浅草の今昔 小ゑん—千代龍。

観音堂附近一円の地が公園となつたのは明治六年であるが、実は公園といふも名ばかりで、「奥山」の丘阜を切開いて千束村の耕地を埋立て、その一隅に瓢箪池を造つたのが漸やく明治十四年から十五年にかけての仕事、次で雷門から仁王門に至る両側の出稼ぎ店や掛茶屋、飲食店などを立退かせて銀座の舗道をつくるに買込みすぎて余つた煉瓦を、持つて来て敷詰め、仲見世の新装の成つたのが越えて十七八年頃。 それから歩一歩と今日の歓楽境乃至は花街を形づくるに至つた経過を語るだけでもこれは一寸おもしろい話だと思ふが、長くなつて始末に終へなからう。
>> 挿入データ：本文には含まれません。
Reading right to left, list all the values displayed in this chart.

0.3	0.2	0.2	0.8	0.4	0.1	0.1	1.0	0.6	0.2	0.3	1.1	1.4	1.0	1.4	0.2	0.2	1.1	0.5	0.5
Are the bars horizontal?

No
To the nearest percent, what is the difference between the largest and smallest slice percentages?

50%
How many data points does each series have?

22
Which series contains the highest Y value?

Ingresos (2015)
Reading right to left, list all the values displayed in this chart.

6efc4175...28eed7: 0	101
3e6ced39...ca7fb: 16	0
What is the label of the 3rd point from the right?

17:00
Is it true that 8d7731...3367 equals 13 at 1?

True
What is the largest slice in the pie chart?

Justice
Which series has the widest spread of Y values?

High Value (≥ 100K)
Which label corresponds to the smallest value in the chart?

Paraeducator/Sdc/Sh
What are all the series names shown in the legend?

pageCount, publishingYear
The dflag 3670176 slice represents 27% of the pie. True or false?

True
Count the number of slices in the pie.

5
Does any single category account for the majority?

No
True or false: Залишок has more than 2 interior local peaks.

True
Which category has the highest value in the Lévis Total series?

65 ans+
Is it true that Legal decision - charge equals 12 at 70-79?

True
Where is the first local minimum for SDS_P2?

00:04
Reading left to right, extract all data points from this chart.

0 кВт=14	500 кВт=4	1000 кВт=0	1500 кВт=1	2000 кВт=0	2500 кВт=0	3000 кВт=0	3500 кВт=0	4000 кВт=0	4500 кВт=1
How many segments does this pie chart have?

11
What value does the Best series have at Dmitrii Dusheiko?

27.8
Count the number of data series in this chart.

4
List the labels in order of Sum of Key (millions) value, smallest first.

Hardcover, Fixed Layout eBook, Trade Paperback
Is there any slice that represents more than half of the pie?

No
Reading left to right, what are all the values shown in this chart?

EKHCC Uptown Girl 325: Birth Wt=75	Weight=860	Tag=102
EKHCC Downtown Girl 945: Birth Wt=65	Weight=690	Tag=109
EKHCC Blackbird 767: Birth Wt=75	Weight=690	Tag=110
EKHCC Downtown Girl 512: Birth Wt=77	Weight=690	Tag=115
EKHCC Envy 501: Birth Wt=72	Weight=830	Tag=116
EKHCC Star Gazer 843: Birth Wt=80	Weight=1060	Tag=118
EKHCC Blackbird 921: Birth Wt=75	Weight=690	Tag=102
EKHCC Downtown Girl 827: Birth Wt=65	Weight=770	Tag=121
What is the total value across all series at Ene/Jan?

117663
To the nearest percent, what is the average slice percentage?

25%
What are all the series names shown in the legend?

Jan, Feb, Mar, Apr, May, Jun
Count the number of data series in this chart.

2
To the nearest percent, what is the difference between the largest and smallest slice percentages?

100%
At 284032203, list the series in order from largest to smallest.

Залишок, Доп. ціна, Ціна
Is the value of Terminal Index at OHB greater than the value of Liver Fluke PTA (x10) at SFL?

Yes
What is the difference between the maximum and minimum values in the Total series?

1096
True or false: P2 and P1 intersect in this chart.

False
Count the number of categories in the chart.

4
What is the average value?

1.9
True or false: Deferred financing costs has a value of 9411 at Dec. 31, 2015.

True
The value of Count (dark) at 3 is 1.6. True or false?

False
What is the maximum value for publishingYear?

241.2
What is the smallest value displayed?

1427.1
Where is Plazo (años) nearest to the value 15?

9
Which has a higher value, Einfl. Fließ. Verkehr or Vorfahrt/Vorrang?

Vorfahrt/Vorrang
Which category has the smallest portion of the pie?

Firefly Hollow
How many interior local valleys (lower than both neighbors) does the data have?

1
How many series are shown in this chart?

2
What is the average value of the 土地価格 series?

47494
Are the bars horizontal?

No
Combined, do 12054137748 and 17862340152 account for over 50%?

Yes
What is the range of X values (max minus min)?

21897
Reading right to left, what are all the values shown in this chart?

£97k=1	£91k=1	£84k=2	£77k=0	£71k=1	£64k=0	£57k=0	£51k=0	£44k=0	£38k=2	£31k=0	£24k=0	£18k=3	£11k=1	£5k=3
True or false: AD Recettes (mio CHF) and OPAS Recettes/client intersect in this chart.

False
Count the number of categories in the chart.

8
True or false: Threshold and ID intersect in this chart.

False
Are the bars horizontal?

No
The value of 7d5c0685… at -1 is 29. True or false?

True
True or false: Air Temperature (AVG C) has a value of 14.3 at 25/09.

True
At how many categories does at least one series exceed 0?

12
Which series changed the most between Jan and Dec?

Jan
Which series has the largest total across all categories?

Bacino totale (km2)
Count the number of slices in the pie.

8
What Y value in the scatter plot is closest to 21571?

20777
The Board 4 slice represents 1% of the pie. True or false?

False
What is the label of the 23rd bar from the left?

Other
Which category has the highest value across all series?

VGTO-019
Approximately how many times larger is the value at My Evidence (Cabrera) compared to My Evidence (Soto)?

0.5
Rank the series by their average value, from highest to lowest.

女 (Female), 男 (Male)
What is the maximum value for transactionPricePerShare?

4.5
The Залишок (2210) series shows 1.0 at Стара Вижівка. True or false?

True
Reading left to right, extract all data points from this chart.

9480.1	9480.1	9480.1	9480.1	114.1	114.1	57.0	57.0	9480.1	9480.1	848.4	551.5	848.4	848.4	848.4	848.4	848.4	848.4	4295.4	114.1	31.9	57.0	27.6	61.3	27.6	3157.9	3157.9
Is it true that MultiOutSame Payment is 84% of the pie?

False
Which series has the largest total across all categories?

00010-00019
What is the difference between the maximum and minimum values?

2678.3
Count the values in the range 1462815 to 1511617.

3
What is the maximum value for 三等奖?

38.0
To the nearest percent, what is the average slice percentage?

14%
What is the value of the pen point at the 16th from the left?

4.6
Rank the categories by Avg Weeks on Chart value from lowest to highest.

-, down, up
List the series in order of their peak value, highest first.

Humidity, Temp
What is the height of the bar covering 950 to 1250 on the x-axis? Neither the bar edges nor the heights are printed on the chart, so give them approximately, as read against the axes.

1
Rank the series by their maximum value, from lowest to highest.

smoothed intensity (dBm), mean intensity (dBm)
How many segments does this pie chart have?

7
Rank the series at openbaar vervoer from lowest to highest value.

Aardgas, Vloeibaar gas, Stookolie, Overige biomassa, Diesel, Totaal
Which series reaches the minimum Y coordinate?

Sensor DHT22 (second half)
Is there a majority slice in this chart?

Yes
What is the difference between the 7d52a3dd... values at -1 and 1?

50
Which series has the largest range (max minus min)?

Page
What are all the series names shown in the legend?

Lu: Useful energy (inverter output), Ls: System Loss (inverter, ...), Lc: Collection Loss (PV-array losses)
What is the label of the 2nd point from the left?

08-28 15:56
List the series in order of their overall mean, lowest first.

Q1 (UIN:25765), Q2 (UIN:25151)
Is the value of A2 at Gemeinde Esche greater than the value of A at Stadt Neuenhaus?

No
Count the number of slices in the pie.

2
小ゑんといふ芸妓のあったを御存知か? 小ゑんの艶名は一時東京の花街を風靡する程の勢ひであった。 と器用な事は言っても実は私も知らない、東京に出て間もない頃の事で絵端書だけは拝見したことがある、少し淋しい顔だったが、どれもこれも夢見るやうなぼうとした眼光の妓で、これが東京に於て絵端書で売出した芸妓の元祖であった、売出しは日露戦争の少しばかり前だそうである。

次が所謂「五人組時代」なるものである、曰く千代龍、花子、太郎、次郎、雪江。 さうだね最早十七八年になるかね、その頃までは未だ浅草の石新道にも、弾かせても、唄はせても、相当腕もあり、張もある、江戸前の芸妓の褄取る姿が見受けられたものだった。 その五人組の山木千代龍はちよっと小ゑんに似た美人だったが、吉右衛門と熱くなった結果、到頭吉右衛門は柳橋の芸妓だった前の女房を離縁して、千代龍と夫婦になったのである。

数に於ては兎に角、あの頃が浅草花街の全盛時代では無かったかしらん。 古い話ばかりして現在を語らないのは、実は今日の浅草については殆んど知る所がないから。 甚だ相済まない。